Depuis quelques décennies seulement, des méthodes d’entraînement se développent pour se centrer sur la plasticité, c’est-à-dire la modification, du système nerveux en vue d’améliorer la performance motrice. Certaines impliquent l’usage de technologies qui vont s’avérer être un très bon stimulant. Parmi celles-ci, la réalité virtuelle (Virtual Reality, VR) tient une place de plus en plus importante. La VR consiste en la simulation par ordinateur d’un environnement tridimensionnel avec lequel une personne peut interagir de manière apparemment réelle ou physique, à l’aide d’un équipement électronique spécial tel qu’un casque avec deux écrans intégrés (un par œil).
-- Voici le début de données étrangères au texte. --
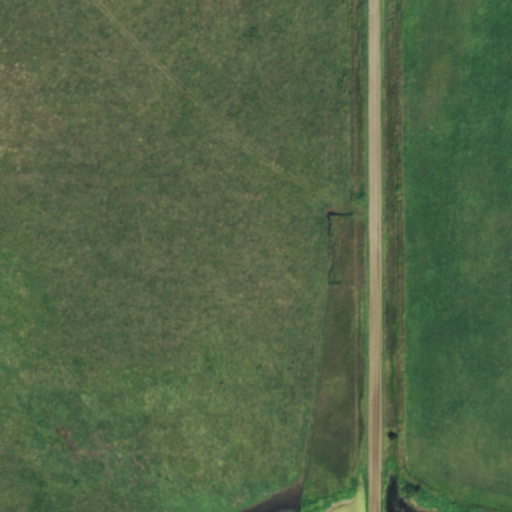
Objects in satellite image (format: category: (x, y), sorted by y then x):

Aujourd’hui bien développée pour des applications de loisirs, voyons comment elle peut nous permettre d’optimiser la prise en charge d’un entraînement, que ce soit celle d’un patient ou d’un sportif de haut niveau.
La VR est utilisée pour simuler des situations réelles tout en restant dans un contexte sécuritaire, comme pour entraîner les futurs chirurgiens à pratiquer des opérations délicates ou chez des patients pour simuler des mouvements difficiles à effectuer et/ou varier les environnements de pratique tout en restant en milieu hospitalier, par exemple dans le cadre de la rééducation. Quel que soient le type de population et le type d’intervention, la grande majorité des auteurs s’accorde à dire que la VR accroît les bénéfices de la pratique physique. Essayons de comprendre l’effet que peut avoir la VR sur un individu dans ses différentes dimensions associées à la performance.
Effets cardiovasculaires
En plus des évaluations subjectives de l’état psychologique, l’enregistrement des réactions physiologiques des sujets a également montré des changements significatifs lors de l’utilisation de la VR. L’une des mesures phares utilisée en VR est l’activité électrodermale, qui est une mesure classique de…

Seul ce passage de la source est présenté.